American spies working in Europe have uncovered secret plans to attack America.
Britain, angered by Obamas retoric against, BP will lead the first wave by bombing the statue of Liberty followed by Kraft/Cadbury's Chocolate manufacturers factory and the collaborating Argentine embassy.
Germany will form a pincer movement on Washington because they haven't had a war for ages and miss the fun.
The French are waiting to see how the first wave of strikes go and have stars and stripes flags ready "just in case".
The Italians being upset by the clampdown on their brothers in the Mafia have oiled the reverse gears on their Tanks that are still new from the last war in readiness for the inevitable retreat.
Greece whose economy has been totally shagged plan to land beach craft at night in New York harbour and ransack all the designer shops to sell the gear in ATHENS.

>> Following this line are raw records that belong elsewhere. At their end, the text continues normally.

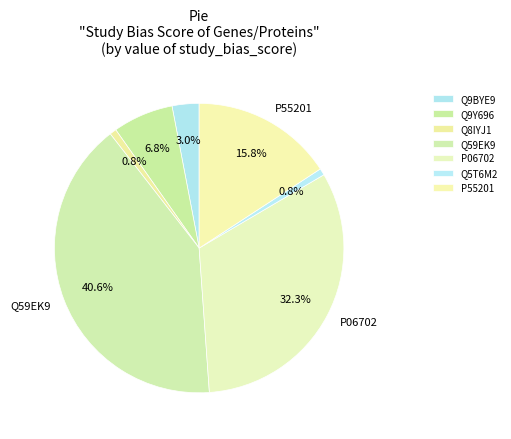

To the nearest percent, what percentage of the pie is Q9BYE9?

3%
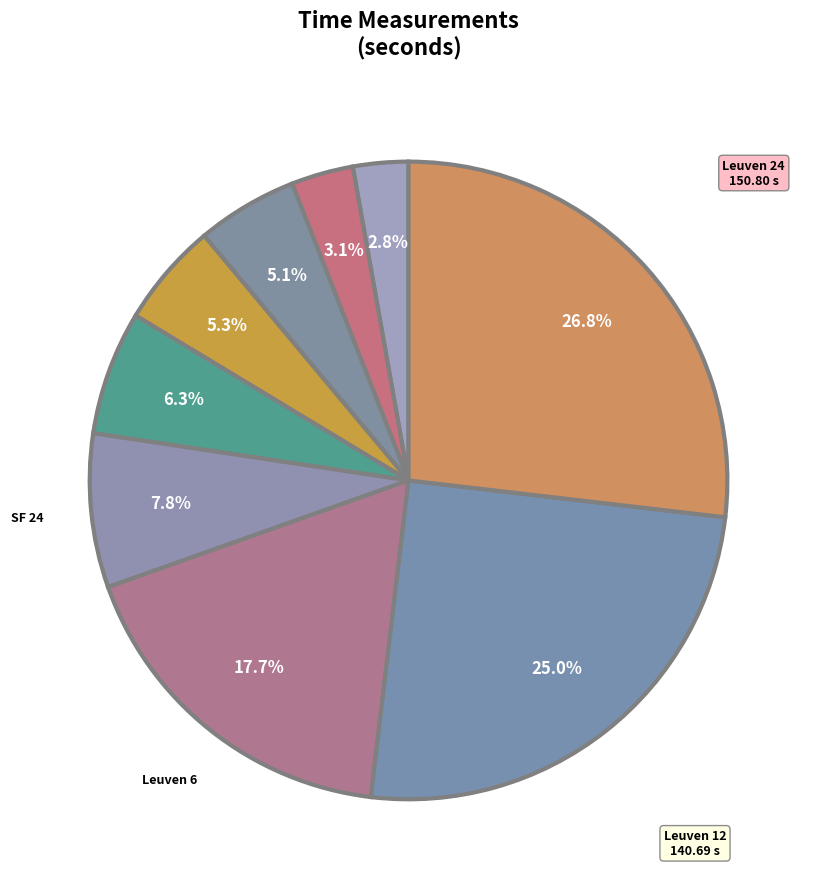

How many segments does this pie chart have?

9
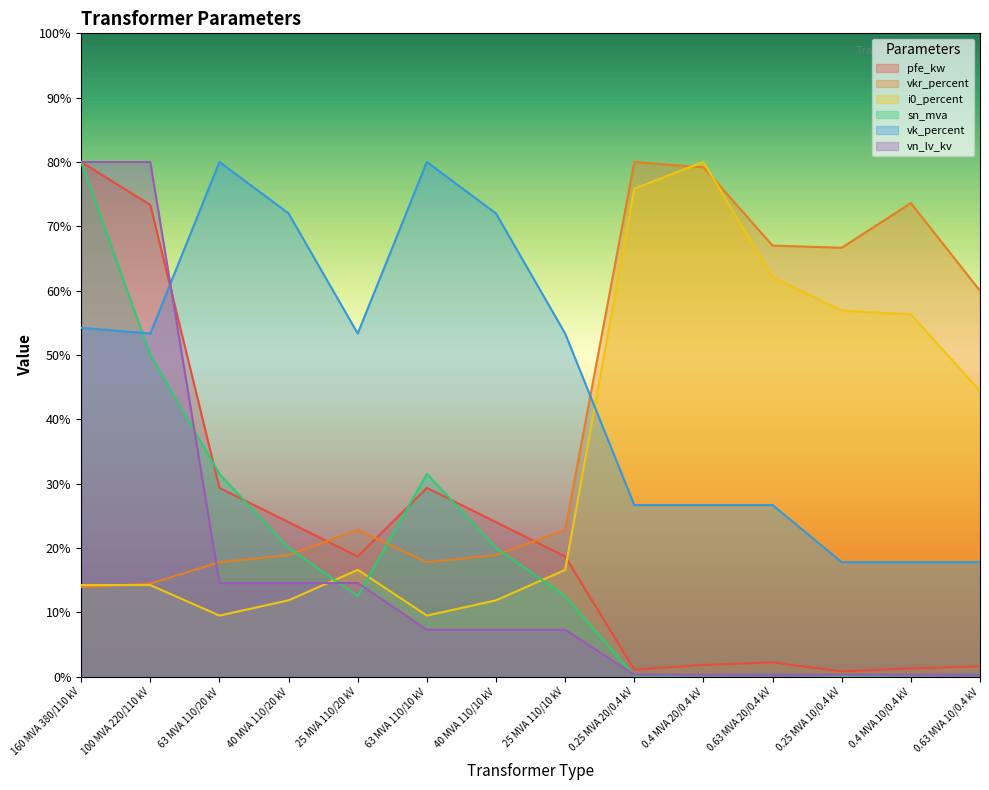

List the series in order of their peak value, lowest first.

pfe_kw, vkr_percent, i0_percent, sn_mva, vk_percent, vn_lv_kv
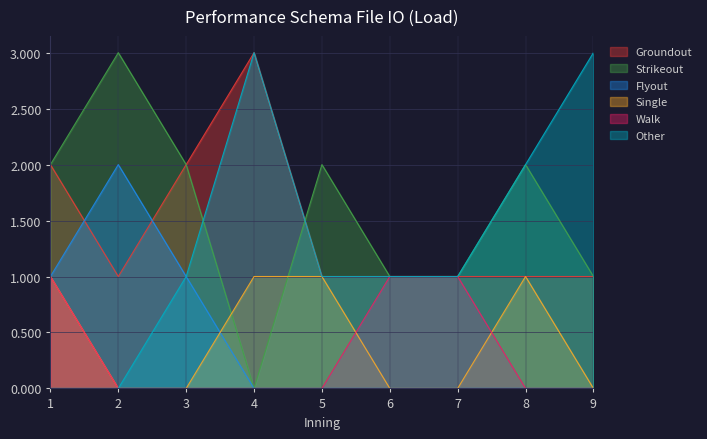

True or false: Other and Groundout intersect in this chart.

False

Spain and Portugal will be waiting off shore with wine for the victorious EU army but if things go wrong they have weapons to repel the same army.
Uboats are waiting to pounce undetected disguised as "Jaws".
A bust of Winston Churchill is ready mounted on the first tank to land and recordings of his uplifting words will bolster the army to fight till the death- words like "we will fight them on the beaches and in Florida" will echo around the streets of Chicago.
A secret meeting has been detected with the EU forces and the Native American Indians who have stockpiled mountains of bows and arrows ready to take back their country from the "pale face".
Geronimos great grandson "Running Bear" a New York real estate broker (and enthusiastic naturist) has prepared a plan to scalp all the bank workers who have destroyed the worlds economy so much that the Indian nations can no longer afford "fire water".
The war is expected to last nearly a week before the US is overpowered because taking Yanks prisoners requires heavy lifting gear.
There could be a chance to avert war if America agreed to certain conditions:
1. To promise to make smaller cars.
2. To Lock up Simon Cowell
3. To castrate Tiger Woods
4. To give Cadburys back
5. To keep Heather Mills
6. To destroy Jack Daniels factory and buy Scotch
7. To stop saying "we have a special relationship with Britain and ripping us off".
And last of all get rid of the Muppet in the White House.